◆ **Problem to solve**: Please restate every record below word for word and skip the pictures.

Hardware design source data
══════════════════════════════
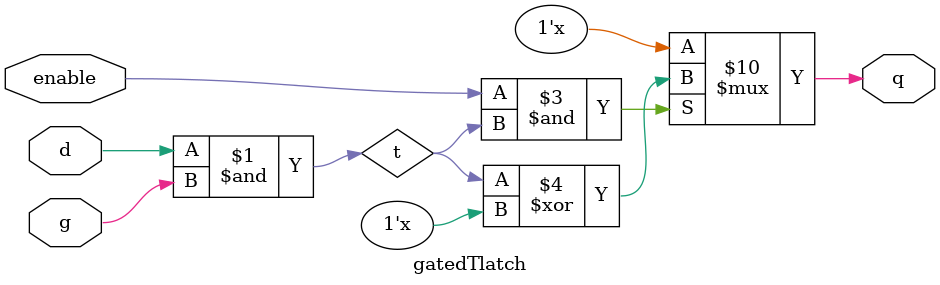
<source format=v>
module gatedTlatch(d,g,enable,q);
	input d,g,enable;
	output q;
	reg q;
	wire t;
	
	
	initial q=0;
	assign t=d&g;
	
	always@(enable or t)
	  begin

	    if(enable & t)
	     begin
	       q <= t^q;
	     end
	    else if(enable & ~t)
	     begin
	      q <= q;
	     end   
	  end
endmodule   
	  
	      
	

</source>
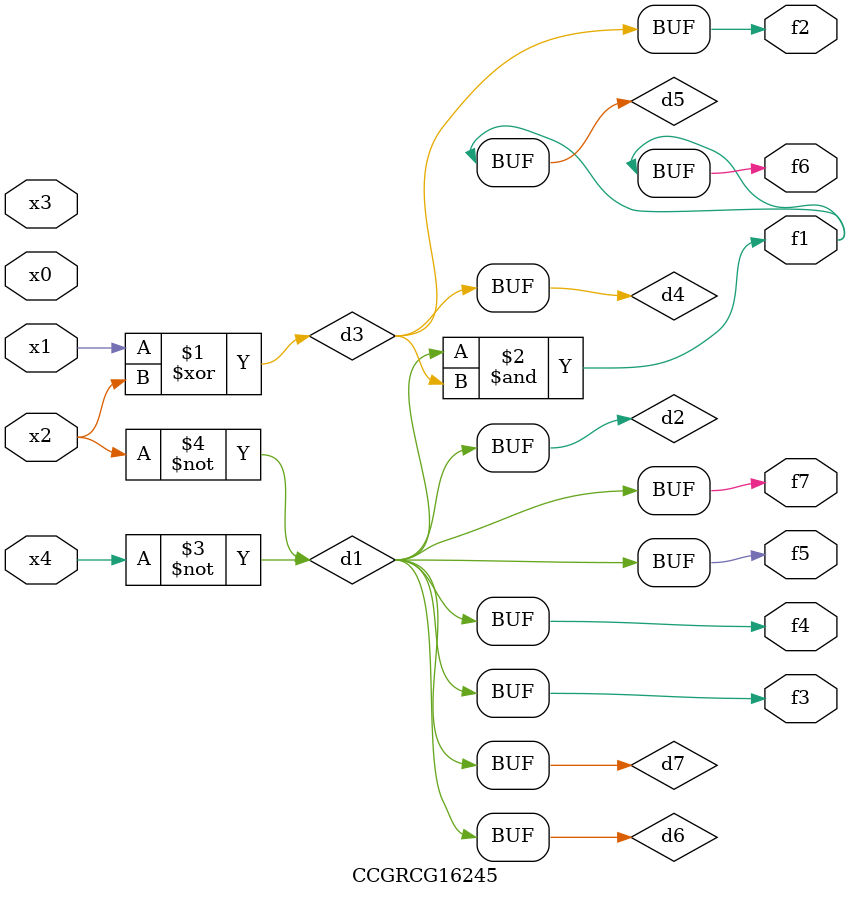
<source format=v>
module CCGRCG16245(
	input x0, x1, x2, x3, x4,
	output f1, f2, f3, f4, f5, f6, f7
);

	wire d1, d2, d3, d4, d5, d6, d7;

	not (d1, x4);
	not (d2, x2);
	xor (d3, x1, x2);
	buf (d4, d3);
	and (d5, d1, d3);
	buf (d6, d1, d2);
	buf (d7, d2);
	assign f1 = d5;
	assign f2 = d4;
	assign f3 = d7;
	assign f4 = d7;
	assign f5 = d7;
	assign f6 = d5;
	assign f7 = d7;
endmodule

</source>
══════════════════════════════
◆ **Answer to this exercise**:
<source format=v>
module gatedTlatch(d,g,enable,q);
	input d,g,enable;
	output q;
	reg q;
	wire t;
	
	
	initial q=0;
	assign t=d&g;
	
	always@(enable or t)
	  begin

	    if(enable & t)
	     begin
	       q <= t^q;
	     end
	    else if(enable & ~t)
	     begin
	      q <= q;
	     end   
	  end
endmodule   
	  
	      
	

</source>
<source format=v>
module CCGRCG16245(
	input x0, x1, x2, x3, x4,
	output f1, f2, f3, f4, f5, f6, f7
);

	wire d1, d2, d3, d4, d5, d6, d7;

	not (d1, x4);
	not (d2, x2);
	xor (d3, x1, x2);
	buf (d4, d3);
	and (d5, d1, d3);
	buf (d6, d1, d2);
	buf (d7, d2);
	assign f1 = d5;
	assign f2 = d4;
	assign f3 = d7;
	assign f4 = d7;
	assign f5 = d7;
	assign f6 = d5;
	assign f7 = d7;
endmodule

</source>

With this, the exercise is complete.